Published: 1 November 2010

Abstract

Background

The ovulatory gonadotropin surge increases synthesis of prostaglandin E2 (PGE2) by the periovulatory follicle. PGE2 actions on granulosa cells are essential for successful ovulation. The aim of the present study is to determine if PGE2 also acts directly at the oocyte to regulate periovulatory events.

Methods

Oocytes were obtained from monkeys and mice after ovarian follicular stimulation and assessed for PGE2 receptor mRNA and proteins.
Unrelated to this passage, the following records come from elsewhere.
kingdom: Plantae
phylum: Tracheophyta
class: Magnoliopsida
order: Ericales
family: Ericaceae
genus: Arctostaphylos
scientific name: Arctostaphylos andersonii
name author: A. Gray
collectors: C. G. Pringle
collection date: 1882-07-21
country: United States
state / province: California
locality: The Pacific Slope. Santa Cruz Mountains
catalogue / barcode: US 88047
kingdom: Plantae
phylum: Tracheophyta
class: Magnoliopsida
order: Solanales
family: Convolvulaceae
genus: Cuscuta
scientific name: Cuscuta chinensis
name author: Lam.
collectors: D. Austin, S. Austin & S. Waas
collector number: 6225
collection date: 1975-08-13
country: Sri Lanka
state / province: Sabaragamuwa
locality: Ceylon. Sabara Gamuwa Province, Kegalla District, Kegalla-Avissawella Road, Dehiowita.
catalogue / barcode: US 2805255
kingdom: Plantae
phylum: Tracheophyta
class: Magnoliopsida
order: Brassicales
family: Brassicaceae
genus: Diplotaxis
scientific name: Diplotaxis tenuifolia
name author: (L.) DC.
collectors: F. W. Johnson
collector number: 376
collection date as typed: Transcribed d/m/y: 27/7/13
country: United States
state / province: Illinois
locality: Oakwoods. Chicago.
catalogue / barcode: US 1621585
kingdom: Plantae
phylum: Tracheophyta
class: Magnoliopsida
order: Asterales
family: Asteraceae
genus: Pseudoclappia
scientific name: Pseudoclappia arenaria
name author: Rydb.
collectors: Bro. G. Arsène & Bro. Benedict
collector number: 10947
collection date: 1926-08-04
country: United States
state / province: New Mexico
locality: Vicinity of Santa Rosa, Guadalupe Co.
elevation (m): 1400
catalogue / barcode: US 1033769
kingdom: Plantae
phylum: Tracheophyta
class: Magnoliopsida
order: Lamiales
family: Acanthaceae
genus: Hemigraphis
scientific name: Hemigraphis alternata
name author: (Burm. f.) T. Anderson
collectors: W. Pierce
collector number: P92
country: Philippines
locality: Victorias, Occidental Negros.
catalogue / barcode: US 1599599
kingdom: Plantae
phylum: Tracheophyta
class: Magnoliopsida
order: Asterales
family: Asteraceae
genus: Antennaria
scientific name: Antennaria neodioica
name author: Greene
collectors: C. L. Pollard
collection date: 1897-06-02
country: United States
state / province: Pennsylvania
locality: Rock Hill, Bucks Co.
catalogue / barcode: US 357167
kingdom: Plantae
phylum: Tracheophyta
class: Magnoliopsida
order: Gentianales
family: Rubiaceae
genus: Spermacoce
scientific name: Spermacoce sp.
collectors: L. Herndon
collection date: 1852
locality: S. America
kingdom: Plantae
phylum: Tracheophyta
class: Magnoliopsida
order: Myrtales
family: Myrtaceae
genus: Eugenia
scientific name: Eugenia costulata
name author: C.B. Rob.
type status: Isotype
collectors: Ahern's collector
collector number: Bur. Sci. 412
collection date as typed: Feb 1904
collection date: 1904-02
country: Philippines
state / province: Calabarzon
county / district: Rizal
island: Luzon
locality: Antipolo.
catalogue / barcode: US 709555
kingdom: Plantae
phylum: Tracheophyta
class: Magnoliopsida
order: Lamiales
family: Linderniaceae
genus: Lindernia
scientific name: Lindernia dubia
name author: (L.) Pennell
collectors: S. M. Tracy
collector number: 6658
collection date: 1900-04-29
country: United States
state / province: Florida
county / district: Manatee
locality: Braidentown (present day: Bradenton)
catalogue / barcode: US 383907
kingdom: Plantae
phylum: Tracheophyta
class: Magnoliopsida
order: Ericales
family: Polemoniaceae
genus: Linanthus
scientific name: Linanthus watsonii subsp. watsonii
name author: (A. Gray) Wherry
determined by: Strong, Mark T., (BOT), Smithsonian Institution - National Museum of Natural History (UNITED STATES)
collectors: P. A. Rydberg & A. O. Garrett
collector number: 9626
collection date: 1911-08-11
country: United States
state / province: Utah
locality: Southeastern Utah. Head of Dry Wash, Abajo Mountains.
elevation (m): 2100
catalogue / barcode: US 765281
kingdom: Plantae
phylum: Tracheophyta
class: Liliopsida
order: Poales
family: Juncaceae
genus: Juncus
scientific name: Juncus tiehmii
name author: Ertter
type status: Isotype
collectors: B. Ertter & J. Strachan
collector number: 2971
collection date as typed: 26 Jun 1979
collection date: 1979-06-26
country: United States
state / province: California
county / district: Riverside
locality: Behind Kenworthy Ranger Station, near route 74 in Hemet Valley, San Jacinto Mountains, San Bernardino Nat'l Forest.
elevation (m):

Oocytes were cultured with vehicle or PGE2 and assessed for cAMP generation, resumption of meiosis, and in vitro fertilization.

Results

Germinal vesicle intact (GV) oocytes from both monkeys and mice expressed mRNA for the PGE2 receptors EP2, EP3, and EP4. EP2 and EP4 proteins were detected by confocal microscopy in oocytes of both species. Monkey and mouse oocytes responded to PGE2 as well as agonists selective for EP2 and EP4 receptors with elevated cAMP, consistent with previous identification of EP2 and EP4 as Gαs/adenylyl cyclase coupled receptors. Incubation of mouse GV stage oocytes with PGE2 delayed oocyte nuclear maturation in vitro, but PGE2 treatment did not alter the percentage of mouse oocytes that fertilized successfully. PGE2 treatment also decreased the percentage of monkey oocytes that resumed meiosis in vitro. In contrast with mouse oocytes, the percentage of monkey oocytes which fertilized in vitro was lower after treatment with PGE2. Monkey oocytes with intact cumulus showed delayed nuclear maturation, but fertilization rate was not affected by PGE2 treatment.

Conclusions

Monkey and mouse oocytes express functional PGE2 receptors. PGE2 acts directly at mammalian oocytes to delay nuclear maturation. Surrounding cumulus cells modulate the effect of PGE2 to alter subsequent fertilization.